#### TASK DESCRIPTION:
Can you rewrite every record below with each "pose" changed to "camera" and nothing else altered?

#### SOURCE MATERIAL:
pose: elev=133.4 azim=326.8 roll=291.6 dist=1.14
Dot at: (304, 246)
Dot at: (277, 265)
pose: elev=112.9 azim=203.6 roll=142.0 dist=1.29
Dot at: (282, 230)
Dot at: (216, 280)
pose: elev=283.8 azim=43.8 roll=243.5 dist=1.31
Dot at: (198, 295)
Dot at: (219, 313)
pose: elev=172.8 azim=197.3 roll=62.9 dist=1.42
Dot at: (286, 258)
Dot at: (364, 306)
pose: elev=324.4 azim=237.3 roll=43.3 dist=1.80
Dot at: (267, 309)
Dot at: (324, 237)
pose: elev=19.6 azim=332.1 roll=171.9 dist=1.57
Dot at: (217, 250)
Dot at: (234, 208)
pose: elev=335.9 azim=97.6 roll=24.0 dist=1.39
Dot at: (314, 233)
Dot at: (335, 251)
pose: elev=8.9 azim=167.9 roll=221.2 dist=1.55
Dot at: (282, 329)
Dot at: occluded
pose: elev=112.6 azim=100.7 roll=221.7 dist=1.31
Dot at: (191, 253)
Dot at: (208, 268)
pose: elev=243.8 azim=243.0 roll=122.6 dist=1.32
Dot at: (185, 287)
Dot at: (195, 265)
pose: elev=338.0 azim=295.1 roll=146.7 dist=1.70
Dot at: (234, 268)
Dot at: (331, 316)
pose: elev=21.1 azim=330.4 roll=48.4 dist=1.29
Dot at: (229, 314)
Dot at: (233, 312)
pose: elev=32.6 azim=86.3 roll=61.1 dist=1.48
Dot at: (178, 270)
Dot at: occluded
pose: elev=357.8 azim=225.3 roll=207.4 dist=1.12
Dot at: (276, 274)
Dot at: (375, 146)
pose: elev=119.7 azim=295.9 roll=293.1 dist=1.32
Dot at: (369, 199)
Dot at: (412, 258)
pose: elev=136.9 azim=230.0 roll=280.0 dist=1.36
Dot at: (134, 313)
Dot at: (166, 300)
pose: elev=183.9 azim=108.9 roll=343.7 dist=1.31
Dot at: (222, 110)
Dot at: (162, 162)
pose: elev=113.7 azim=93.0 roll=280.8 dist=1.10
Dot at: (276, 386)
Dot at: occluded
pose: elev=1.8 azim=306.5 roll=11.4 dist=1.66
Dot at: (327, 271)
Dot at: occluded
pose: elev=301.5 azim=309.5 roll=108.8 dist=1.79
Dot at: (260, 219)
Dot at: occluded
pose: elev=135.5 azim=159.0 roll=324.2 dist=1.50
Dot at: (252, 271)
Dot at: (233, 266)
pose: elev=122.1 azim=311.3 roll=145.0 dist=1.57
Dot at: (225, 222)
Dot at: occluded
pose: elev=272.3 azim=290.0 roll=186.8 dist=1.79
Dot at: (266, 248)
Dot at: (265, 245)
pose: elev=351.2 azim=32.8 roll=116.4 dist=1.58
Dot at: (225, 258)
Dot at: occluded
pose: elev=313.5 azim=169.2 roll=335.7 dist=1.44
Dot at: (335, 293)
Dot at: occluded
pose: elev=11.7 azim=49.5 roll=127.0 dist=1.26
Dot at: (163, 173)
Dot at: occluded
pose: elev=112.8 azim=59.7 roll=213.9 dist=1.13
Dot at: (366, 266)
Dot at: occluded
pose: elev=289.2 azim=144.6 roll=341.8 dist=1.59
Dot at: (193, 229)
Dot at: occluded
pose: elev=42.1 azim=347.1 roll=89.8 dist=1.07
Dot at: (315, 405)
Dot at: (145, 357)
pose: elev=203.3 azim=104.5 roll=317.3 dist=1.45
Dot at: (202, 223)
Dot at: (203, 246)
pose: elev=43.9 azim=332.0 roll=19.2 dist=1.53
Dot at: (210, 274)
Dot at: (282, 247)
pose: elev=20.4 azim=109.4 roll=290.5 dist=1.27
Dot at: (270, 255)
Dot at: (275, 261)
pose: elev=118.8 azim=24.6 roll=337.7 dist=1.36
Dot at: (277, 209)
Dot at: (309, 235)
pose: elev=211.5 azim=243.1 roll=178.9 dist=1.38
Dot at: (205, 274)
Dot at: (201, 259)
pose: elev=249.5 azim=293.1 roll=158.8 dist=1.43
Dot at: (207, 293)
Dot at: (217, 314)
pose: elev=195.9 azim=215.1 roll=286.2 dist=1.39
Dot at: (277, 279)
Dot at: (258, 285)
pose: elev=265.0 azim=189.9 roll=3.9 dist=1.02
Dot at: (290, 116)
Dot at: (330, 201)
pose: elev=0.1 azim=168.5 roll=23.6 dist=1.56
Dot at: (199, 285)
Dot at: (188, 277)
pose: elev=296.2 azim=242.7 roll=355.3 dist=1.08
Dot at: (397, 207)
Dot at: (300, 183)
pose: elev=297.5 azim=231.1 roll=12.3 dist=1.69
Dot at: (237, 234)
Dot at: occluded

#### COMPLETED EXERCISE:
camera: elev=133.4 azim=326.8 roll=291.6 dist=1.14
Dot at: (304, 246)
Dot at: (277, 265)
camera: elev=112.9 azim=203.6 roll=142.0 dist=1.29
Dot at: (282, 230)
Dot at: (216, 280)
camera: elev=283.8 azim=43.8 roll=243.5 dist=1.31
Dot at: (198, 295)
Dot at: (219, 313)
camera: elev=172.8 azim=197.3 roll=62.9 dist=1.42
Dot at: (286, 258)
Dot at: (364, 306)
camera: elev=324.4 azim=237.3 roll=43.3 dist=1.80
Dot at: (267, 309)
Dot at: (324, 237)
camera: elev=19.6 azim=332.1 roll=171.9 dist=1.57
Dot at: (217, 250)
Dot at: (234, 208)
camera: elev=335.9 azim=97.6 roll=24.0 dist=1.39
Dot at: (314, 233)
Dot at: (335, 251)
camera: elev=8.9 azim=167.9 roll=221.2 dist=1.55
Dot at: (282, 329)
Dot at: occluded
camera: elev=112.6 azim=100.7 roll=221.7 dist=1.31
Dot at: (191, 253)
Dot at: (208, 268)
camera: elev=243.8 azim=243.0 roll=122.6 dist=1.32
Dot at: (185, 287)
Dot at: (195, 265)
camera: elev=338.0 azim=295.1 roll=146.7 dist=1.70
Dot at: (234, 268)
Dot at: (331, 316)
camera: elev=21.1 azim=330.4 roll=48.4 dist=1.29
Dot at: (229, 314)
Dot at: (233, 312)
camera: elev=32.6 azim=86.3 roll=61.1 dist=1.48
Dot at: (178, 270)
Dot at: occluded
camera: elev=357.8 azim=225.3 roll=207.4 dist=1.12
Dot at: (276, 274)
Dot at: (375, 146)
camera: elev=119.7 azim=295.9 roll=293.1 dist=1.32
Dot at: (369, 199)
Dot at: (412, 258)
camera: elev=136.9 azim=230.0 roll=280.0 dist=1.36
Dot at: (134, 313)
Dot at: (166, 300)
camera: elev=183.9 azim=108.9 roll=343.7 dist=1.31
Dot at: (222, 110)
Dot at: (162, 162)
camera: elev=113.7 azim=93.0 roll=280.8 dist=1.10
Dot at: (276, 386)
Dot at: occluded
camera: elev=1.8 azim=306.5 roll=11.4 dist=1.66
Dot at: (327, 271)
Dot at: occluded
camera: elev=301.5 azim=309.5 roll=108.8 dist=1.79
Dot at: (260, 219)
Dot at: occluded
camera: elev=135.5 azim=159.0 roll=324.2 dist=1.50
Dot at: (252, 271)
Dot at: (233, 266)
camera: elev=122.1 azim=311.3 roll=145.0 dist=1.57
Dot at: (225, 222)
Dot at: occluded
camera: elev=272.3 azim=290.0 roll=186.8 dist=1.79
Dot at: (266, 248)
Dot at: (265, 245)
camera: elev=351.2 azim=32.8 roll=116.4 dist=1.58
Dot at: (225, 258)
Dot at: occluded
camera: elev=313.5 azim=169.2 roll=335.7 dist=1.44
Dot at: (335, 293)
Dot at: occluded
camera: elev=11.7 azim=49.5 roll=127.0 dist=1.26
Dot at: (163, 173)
Dot at: occluded
camera: elev=112.8 azim=59.7 roll=213.9 dist=1.13
Dot at: (366, 266)
Dot at: occluded
camera: elev=289.2 azim=144.6 roll=341.8 dist=1.59
Dot at: (193, 229)
Dot at: occluded
camera: elev=42.1 azim=347.1 roll=89.8 dist=1.07
Dot at: (315, 405)
Dot at: (145, 357)
camera: elev=203.3 azim=104.5 roll=317.3 dist=1.45
Dot at: (202, 223)
Dot at: (203, 246)
camera: elev=43.9 azim=332.0 roll=19.2 dist=1.53
Dot at: (210, 274)
Dot at: (282, 247)
camera: elev=20.4 azim=109.4 roll=290.5 dist=1.27
Dot at: (270, 255)
Dot at: (275, 261)
camera: elev=118.8 azim=24.6 roll=337.7 dist=1.36
Dot at: (277, 209)
Dot at: (309, 235)
camera: elev=211.5 azim=243.1 roll=178.9 dist=1.38
Dot at: (205, 274)
Dot at: (201, 259)
camera: elev=249.5 azim=293.1 roll=158.8 dist=1.43
Dot at: (207, 293)
Dot at: (217, 314)
camera: elev=195.9 azim=215.1 roll=286.2 dist=1.39
Dot at: (277, 279)
Dot at: (258, 285)
camera: elev=265.0 azim=189.9 roll=3.9 dist=1.02
Dot at: (290, 116)
Dot at: (330, 201)
camera: elev=0.1 azim=168.5 roll=23.6 dist=1.56
Dot at: (199, 285)
Dot at: (188, 277)
camera: elev=296.2 azim=242.7 roll=355.3 dist=1.08
Dot at: (397, 207)
Dot at: (300, 183)
camera: elev=297.5 azim=231.1 roll=12.3 dist=1.69
Dot at: (237, 234)
Dot at: occluded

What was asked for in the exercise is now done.